DATASET EXTRACT Start Marker

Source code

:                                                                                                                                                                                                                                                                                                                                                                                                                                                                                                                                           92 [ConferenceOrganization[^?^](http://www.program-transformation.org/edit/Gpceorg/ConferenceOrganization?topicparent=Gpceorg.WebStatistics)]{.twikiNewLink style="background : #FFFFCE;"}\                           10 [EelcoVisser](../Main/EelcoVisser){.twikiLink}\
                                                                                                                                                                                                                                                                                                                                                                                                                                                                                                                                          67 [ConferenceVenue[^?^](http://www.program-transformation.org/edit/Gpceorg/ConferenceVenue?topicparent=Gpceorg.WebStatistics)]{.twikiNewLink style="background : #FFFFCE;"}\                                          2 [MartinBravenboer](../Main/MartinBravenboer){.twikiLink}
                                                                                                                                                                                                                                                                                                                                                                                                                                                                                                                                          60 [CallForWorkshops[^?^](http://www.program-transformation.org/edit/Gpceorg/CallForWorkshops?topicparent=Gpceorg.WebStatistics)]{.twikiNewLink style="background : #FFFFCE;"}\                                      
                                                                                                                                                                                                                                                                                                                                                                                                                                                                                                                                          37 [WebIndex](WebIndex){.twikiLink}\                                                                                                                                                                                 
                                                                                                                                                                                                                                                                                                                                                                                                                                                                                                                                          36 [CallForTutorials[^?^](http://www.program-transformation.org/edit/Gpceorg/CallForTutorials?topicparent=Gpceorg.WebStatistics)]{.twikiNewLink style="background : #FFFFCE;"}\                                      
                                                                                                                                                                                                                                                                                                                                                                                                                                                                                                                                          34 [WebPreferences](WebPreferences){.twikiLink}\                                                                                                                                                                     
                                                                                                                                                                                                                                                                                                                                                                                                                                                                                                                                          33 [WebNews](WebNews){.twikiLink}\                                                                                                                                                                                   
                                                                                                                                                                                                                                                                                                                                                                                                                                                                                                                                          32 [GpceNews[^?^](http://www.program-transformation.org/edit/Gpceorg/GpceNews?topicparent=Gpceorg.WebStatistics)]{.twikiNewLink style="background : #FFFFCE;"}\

DATASET EXTRACT End Marker

**JOB**
Provide an exact reproduction of all the entries shown above.

**RESULT OF THIS TASK**
Source code

:                                                                                                                                                                                                                                                                                                                                                                                                                                                                                                                                           92 [ConferenceOrganization[^?^](http://www.program-transformation.org/edit/Gpceorg/ConferenceOrganization?topicparent=Gpceorg.WebStatistics)]{.twikiNewLink style="background : #FFFFCE;"}\                           10 [EelcoVisser](../Main/EelcoVisser){.twikiLink}\
                                                                                                                                                                                                                                                                                                                                                                                                                                                                                                                                          67 [ConferenceVenue[^?^](http://www.program-transformation.org/edit/Gpceorg/ConferenceVenue?topicparent=Gpceorg.WebStatistics)]{.twikiNewLink style="background : #FFFFCE;"}\                                          2 [MartinBravenboer](../Main/MartinBravenboer){.twikiLink}
                                                                                                                                                                                                                                                                                                                                                                                                                                                                                                                                          60 [CallForWorkshops[^?^](http://www.program-transformation.org/edit/Gpceorg/CallForWorkshops?topicparent=Gpceorg.WebStatistics)]{.twikiNewLink style="background : #FFFFCE;"}\                                      
                                                                                                                                                                                                                                                                                                                                                                                                                                                                                                                                          37 [WebIndex](WebIndex){.twikiLink}\                                                                                                                                                                                 
                                                                                                                                                                                                                                                                                                                                                                                                                                                                                                                                          36 [CallForTutorials[^?^](http://www.program-transformation.org/edit/Gpceorg/CallForTutorials?topicparent=Gpceorg.WebStatistics)]{.twikiNewLink style="background : #FFFFCE;"}\                                      
                                                                                                                                                                                                                                                                                                                                                                                                                                                                                                                                          34 [WebPreferences](WebPreferences){.twikiLink}\                                                                                                                                                                     
                                                                                                                                                                                                                                                                                                                                                                                                                                                                                                                                          33 [WebNews](WebNews){.twikiLink}\                                                                                                                                                                                   
                                                                                                                                                                                                                                                                                                                                                                                                                                                                                                                                          32 [GpceNews[^?^](http://www.program-transformation.org/edit/Gpceorg/GpceNews?topicparent=Gpceorg.WebStatistics)]{.twikiNewLink style="background : #FFFFCE;"}\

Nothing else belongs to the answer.